Senza stare troppo a disquisire, Necro Spirituals segue pari pari le coordinate del fortunato predecessore, stessa miscela esplosiva (forse addirittura resa meglio) e stesso livello in fase di songwriting che rende praticamente impossibile la scelta di un pezzo preferito a discapito di un altro. Avete adorato alla follia Contaminating the Divine? Bene, perché Necro Spirituals vi fornirà la stessa identica carica, e metterà a serio rischio le vostre vertebre per l’ennesima volta. E’ incredibile il sound che questi ragazzi danesi hanno saputo tirare fuori, dei Motörhead intenti a darci dentro con il black metal, se fosse stato così probabilmente il risultato non sarebbe troppo dissimile dalla musica Horned Almighty.

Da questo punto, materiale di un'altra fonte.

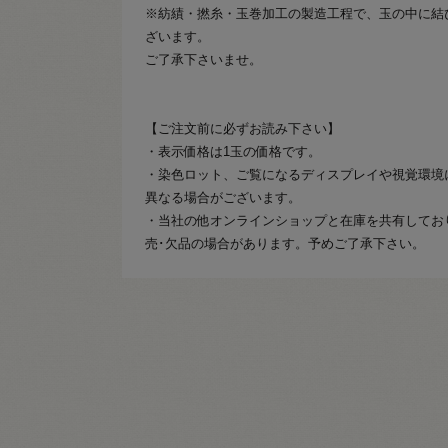
※紡績・撚糸・玉巻加工の製造工程で、玉の中に結
ざいます。
ご了承下さいませ。
【ご注文前に必ずお読み下さい】
・表示価格は1玉の価格です。
・染色ロット、ご覧になるディスプレイや視覚環境
異なる場合がございます。
・当社の他オンラインショップと在庫を共有してお
売･欠品の場合があります。予めご了承下さい。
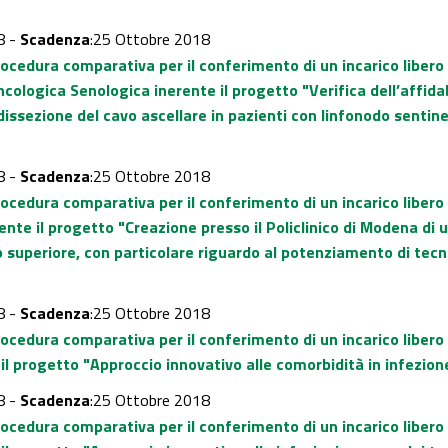
8 -
Scadenza
:25 Ottobre 2018
rocedura comparativa per il conferimento di un incarico libero
ncologica Senologica inerente il progetto "Verifica dell’affi
 dissezione del cavo ascellare in pazienti con linfonodo senti
8 -
Scadenza
:25 Ottobre 2018
rocedura comparativa per il conferimento di un incarico libero
ente il progetto "Creazione presso il Policlinico di Modena di 
o superiore, con particolare riguardo al potenziamento di t
8 -
Scadenza
:25 Ottobre 2018
rocedura comparativa per il conferimento di un incarico liber
 il progetto "Approccio innovativo alle comorbidità in infezion
8 -
Scadenza
:25 Ottobre 2018
rocedura comparativa per il conferimento di un incarico liber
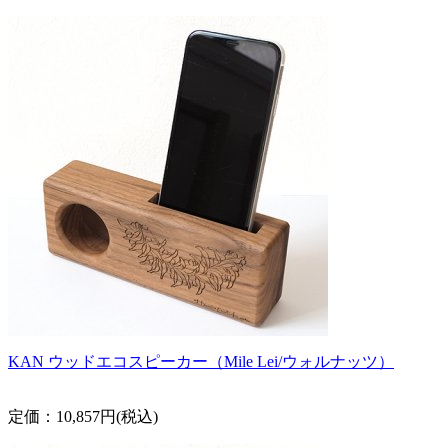
KAN ウッドエコスピーカー（Mile Lei/ウォルナッツ）
定価：10,857円(税込)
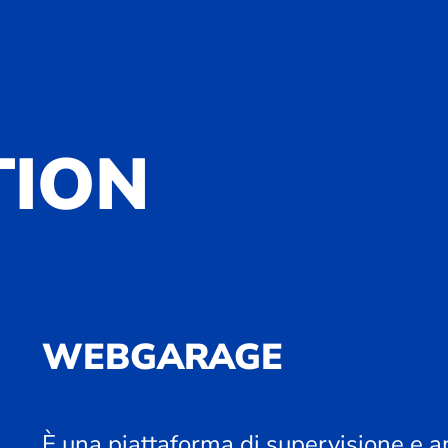
TION
WEBGARAGE
È una piattaforma di supervisione e an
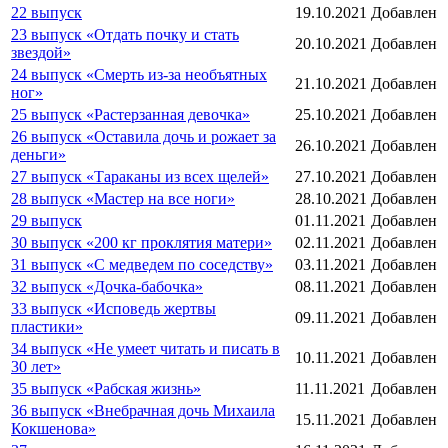
22 выпуск
19.10.2021
Добавлен
23 выпуск «Отдать почку и стать
20.10.2021
Добавлен
звездой»
24 выпуск «Смерть из-за необъятных
21.10.2021
Добавлен
ног»
25 выпуск «Растерзанная девочка»
25.10.2021
Добавлен
26 выпуск «Оставила дочь и рожает за
26.10.2021
Добавлен
деньги»
27 выпуск «Тараканы из всех щелей»
27.10.2021
Добавлен
28 выпуск «Мастер на все ноги»
28.10.2021
Добавлен
29 выпуск
01.11.2021
Добавлен
30 выпуск «200 кг проклятия матери»
02.11.2021
Добавлен
31 выпуск «С медведем по соседству»
03.11.2021
Добавлен
32 выпуск «Дочка-бабочка»
08.11.2021
Добавлен
33 выпуск «Исповедь жертвы
09.11.2021
Добавлен
пластики»
34 выпуск «Не умеет читать и писать в
10.11.2021
Добавлен
30 лет»
35 выпуск «Рабская жизнь»
11.11.2021
Добавлен
36 выпуск «Внебрачная дочь Михаила
15.11.2021
Добавлен
Кокшенова»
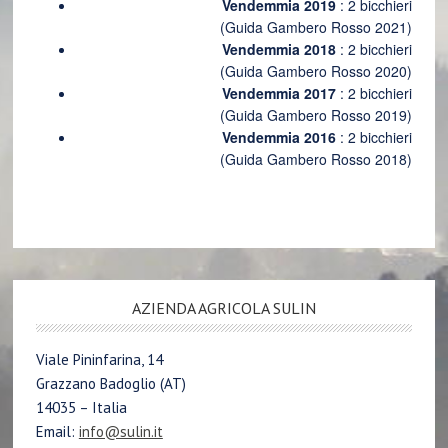
Vendemmia 2019
: 2 bicchieri
(Guida Gambero Rosso 2021)
Vendemmia 2018
: 2 bicchieri
(Guida Gambero Rosso 2020)
Vendemmia 2017
: 2 bicchieri
(Guida Gambero Rosso 2019)
Vendemmia 2016
: 2 bicchieri
(Guida Gambero Rosso 2018)
AZIENDA AGRICOLA SULIN
Viale Pininfarina, 14
Grazzano Badoglio (AT)
14035 – Italia
Email:
info@sulin.it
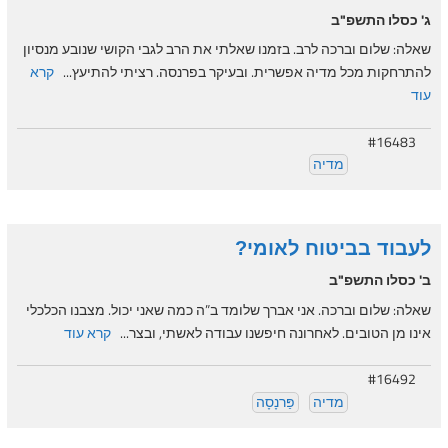
ג' כסלו התשפ"ב
שאלה: שלום וברכה לרב. בזמנו שאלתי את הרב לגבי הקושי שנובע מנסיון
להתרחקות מכל מדיה אפשרית. ובעיקר בפרנסה. רציתי להתיעץ...
קרא
עוד
#16483
מדיה
לעבוד בביטוח לאומי?
ב' כסלו התשפ"ב
שאלה: שלום וברכה. אני אברך שלומד ב”ה כמה שאני יכול. מצבנו הכלכלי
אינו מן הטובים. לאחרונה חיפשנו עבודה לאשתי, ובצר...
קרא עוד
#16492
מדיה
פַּרנָסָה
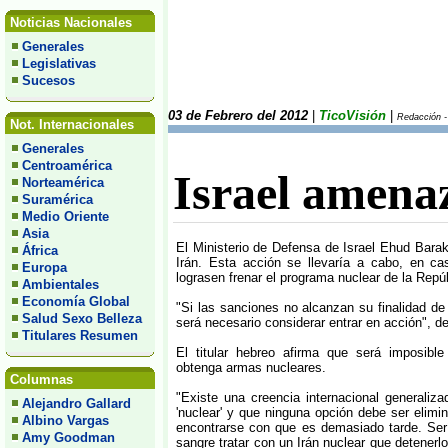
Noticias Nacionales
Generales
Legislativas
Sucesos
03 de Febrero del 2012
|
TicoVisión
|
Redacción - 
Not. Internacionales
Generales
Centroamérica
Israel amenaz
Norteamérica
Suramérica
Medio Oriente
Asia
El Ministerio de Defensa de Israel Ehud Bara
África
Irán. Esta acción se llevaría a cabo, en ca
Europa
lograsen frenar el programa nuclear de la Rep
Ambientales
Economía Global
"Si las sanciones no alcanzan su finalidad de 
Salud Sexo Belleza
será necesario considerar entrar en acción", de
Titulares Resumen
El titular hebreo afirma que será imposib
obtenga armas nucleares.
Columnas
"Existe una creencia internacional generaliza
Alejandro Gallard
'nuclear' y que ninguna opción debe ser elimi
Albino Vargas
encontrarse con que es demasiado tarde. Serí
Amy Goodman
sangre tratar con un Irán nuclear que detenerlo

Necro Spirituals sventrerà il malcapitato (ed il bene che è in voi) con nove tremendi impatti, accelerazioni e rallentamenti avranno come unico scopo quello di mirare alla nostra incolumità. Mentre sono da sottolineare le prove di basso (messo sempre in primo piano e ulteriore motivo di esaltazione), e vocale di  S. , macabro, violento e corrosivo come non mai. Il suo cantato stava diventando sempre più personale senza perdere grammi in malignità.

Niente filler quindi per un disco che spara la sua cartuccia prelibata già alla partenza, sto parlando della title track ovviamente, un degno successore di Vile Works of Witchcraft del lavoro precedente. Heavy/black’n’roll sconquassante che non lascia prigionieri durante l’esaltazione del suo ritornello (porre attenzione anche alla tastiera “horrorifica” in sottofondo) e nel conseguente momento “groove”. Fountain of a Thousand Plagues non dà tregua all’ascoltatore prima della “concessione” di un altro piccolo masterpiece dal titolo di Sworn Divine Vengeance, impossibile non godere durante il scandire del titolo della canzone e durante l’accensione che ne consegue. Age of Scorn, In Jubilation and Disgust e Blessing the World in Pestilence mantengono l’attenzione su livelli alti prima dell’arrivo di un finale con i fiocchi. Dapprima troviamo lo splendido anthem The Illuminated Void (cristo che rallentamento!), poi la doppietta finale giocata su basse velocità, gli Horned Almighty dimostrano di saperci fare anche in questo campo, Blasphemous Burden sovrappone sensazioni “brividose” nel mezzo del suo incedere, mentre la conclusiva Absolved in the Sight of God manda tutti a casa fra momenti soporiferi e dannate-corpulente riprese.

Volete fare musica marcia, carica d’odio e allo stesso tempo non troppo complessa? C’è da pagare dazio agli Horned Almighty da un po’ di tempo a questa parte, sappiatelo.